** GIVEN DATA follows **

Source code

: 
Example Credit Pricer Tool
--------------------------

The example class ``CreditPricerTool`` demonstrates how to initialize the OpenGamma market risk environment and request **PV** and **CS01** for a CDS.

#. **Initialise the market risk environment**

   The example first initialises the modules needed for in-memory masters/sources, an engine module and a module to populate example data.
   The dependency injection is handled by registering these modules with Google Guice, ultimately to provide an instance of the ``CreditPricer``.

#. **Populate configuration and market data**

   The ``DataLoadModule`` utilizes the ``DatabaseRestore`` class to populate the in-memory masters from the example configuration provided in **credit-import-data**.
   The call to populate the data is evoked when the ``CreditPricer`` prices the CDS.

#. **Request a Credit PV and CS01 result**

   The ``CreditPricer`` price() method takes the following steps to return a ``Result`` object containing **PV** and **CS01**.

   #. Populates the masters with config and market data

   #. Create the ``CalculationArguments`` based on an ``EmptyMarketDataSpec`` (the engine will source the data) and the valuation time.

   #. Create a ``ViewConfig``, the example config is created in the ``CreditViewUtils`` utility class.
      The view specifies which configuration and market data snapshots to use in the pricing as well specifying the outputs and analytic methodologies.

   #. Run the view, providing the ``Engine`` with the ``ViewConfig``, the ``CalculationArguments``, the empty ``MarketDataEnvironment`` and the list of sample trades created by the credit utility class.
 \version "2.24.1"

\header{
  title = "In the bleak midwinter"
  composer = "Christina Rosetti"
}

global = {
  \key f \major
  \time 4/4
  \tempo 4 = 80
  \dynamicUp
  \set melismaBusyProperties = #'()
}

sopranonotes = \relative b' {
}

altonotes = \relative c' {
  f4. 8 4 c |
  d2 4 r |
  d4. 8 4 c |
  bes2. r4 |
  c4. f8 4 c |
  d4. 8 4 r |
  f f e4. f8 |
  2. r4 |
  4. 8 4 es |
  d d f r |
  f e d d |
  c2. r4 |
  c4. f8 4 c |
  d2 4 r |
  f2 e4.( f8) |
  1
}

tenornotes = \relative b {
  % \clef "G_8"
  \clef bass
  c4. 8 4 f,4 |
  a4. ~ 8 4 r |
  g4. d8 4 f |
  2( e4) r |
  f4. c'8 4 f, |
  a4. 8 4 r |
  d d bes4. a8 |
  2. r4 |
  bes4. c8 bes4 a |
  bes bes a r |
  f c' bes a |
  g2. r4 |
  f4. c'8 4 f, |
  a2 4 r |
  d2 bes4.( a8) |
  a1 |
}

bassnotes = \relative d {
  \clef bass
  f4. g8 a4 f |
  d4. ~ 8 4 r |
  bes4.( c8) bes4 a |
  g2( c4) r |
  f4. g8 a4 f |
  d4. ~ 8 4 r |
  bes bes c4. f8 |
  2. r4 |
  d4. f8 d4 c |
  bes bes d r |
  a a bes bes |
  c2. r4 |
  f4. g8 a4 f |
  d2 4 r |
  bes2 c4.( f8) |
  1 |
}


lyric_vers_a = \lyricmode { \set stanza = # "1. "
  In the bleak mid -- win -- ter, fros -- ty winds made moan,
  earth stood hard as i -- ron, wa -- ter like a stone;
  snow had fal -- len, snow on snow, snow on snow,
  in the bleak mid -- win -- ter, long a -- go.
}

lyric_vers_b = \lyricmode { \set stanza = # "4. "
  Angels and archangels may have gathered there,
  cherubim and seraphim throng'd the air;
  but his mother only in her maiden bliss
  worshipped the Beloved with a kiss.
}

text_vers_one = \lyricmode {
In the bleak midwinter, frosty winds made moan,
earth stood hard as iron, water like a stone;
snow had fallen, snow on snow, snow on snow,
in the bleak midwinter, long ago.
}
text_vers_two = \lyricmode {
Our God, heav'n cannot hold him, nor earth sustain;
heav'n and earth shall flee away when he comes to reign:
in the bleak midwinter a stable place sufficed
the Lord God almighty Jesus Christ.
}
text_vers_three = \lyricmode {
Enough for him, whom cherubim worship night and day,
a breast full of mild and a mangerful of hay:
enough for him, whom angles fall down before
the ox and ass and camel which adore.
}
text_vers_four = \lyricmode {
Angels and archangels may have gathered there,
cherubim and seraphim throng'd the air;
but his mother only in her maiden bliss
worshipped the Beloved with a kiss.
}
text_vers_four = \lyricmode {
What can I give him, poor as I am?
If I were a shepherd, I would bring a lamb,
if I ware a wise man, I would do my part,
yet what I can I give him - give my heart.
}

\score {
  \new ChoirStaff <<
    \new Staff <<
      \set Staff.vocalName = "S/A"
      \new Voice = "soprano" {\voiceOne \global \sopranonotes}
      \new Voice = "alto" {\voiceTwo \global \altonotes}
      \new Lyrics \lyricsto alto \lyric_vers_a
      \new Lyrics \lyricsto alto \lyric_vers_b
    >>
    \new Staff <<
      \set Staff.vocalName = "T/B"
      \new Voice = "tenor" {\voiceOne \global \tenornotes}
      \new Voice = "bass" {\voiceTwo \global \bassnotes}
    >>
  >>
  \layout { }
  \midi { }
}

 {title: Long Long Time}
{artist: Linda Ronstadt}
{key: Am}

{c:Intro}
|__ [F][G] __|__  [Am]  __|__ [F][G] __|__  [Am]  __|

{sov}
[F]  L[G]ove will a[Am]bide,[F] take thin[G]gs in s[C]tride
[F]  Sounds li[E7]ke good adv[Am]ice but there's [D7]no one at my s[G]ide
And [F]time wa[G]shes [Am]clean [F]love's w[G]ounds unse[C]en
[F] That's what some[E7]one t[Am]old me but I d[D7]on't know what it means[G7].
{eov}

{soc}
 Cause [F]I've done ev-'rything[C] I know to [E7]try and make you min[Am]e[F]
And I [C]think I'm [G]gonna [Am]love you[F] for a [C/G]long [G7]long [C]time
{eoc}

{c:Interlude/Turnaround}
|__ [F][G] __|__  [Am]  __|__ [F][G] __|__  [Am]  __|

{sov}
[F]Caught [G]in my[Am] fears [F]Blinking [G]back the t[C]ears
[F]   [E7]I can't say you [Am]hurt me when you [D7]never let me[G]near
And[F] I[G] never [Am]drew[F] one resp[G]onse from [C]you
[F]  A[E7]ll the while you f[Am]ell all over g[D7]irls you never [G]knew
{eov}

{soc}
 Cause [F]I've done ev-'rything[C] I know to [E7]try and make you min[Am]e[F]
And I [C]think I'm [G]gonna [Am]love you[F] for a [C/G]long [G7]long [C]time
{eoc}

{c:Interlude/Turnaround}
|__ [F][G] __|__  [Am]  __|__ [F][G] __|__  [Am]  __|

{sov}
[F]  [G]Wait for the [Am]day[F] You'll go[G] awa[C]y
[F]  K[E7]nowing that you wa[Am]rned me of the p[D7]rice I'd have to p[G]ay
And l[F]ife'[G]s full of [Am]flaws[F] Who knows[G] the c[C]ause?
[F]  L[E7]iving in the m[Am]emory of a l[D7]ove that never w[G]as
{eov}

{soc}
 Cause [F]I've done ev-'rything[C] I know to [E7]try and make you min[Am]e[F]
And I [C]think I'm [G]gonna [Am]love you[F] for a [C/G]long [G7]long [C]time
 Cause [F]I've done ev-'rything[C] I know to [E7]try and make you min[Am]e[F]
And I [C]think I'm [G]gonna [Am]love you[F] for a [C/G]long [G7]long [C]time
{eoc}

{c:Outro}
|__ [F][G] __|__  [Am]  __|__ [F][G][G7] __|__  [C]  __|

** End of GIVEN DATA **

◆ PROBLEM STATEMENT ◆
Transcribe, word for word, the data above from its first line through the line with "#. Create a", and include nothing else.

◆ EXERCISE RESULT ◆
Source code

: 
Example Credit Pricer Tool
--------------------------

The example class ``CreditPricerTool`` demonstrates how to initialize the OpenGamma market risk environment and request **PV** and **CS01** for a CDS.

#. **Initialise the market risk environment**

   The example first initialises the modules needed for in-memory masters/sources, an engine module and a module to populate example data.
   The dependency injection is handled by registering these modules with Google Guice, ultimately to provide an instance of the ``CreditPricer``.

#. **Populate configuration and market data**

   The ``DataLoadModule`` utilizes the ``DatabaseRestore`` class to populate the in-memory masters from the example configuration provided in **credit-import-data**.
   The call to populate the data is evoked when the ``CreditPricer`` prices the CDS.

#. **Request a Credit PV and CS01 result**

   The ``CreditPricer`` price() method takes the following steps to return a ``Result`` object containing **PV** and **CS01**.

   #. Populates the masters with config and market data

   #. Create the ``CalculationArguments`` based on an ``EmptyMarketDataSpec`` (the engine will source the data) and the valuation time.

   #. Create a ``ViewConfig``, the example config is created in the ``CreditViewUtils`` utility class.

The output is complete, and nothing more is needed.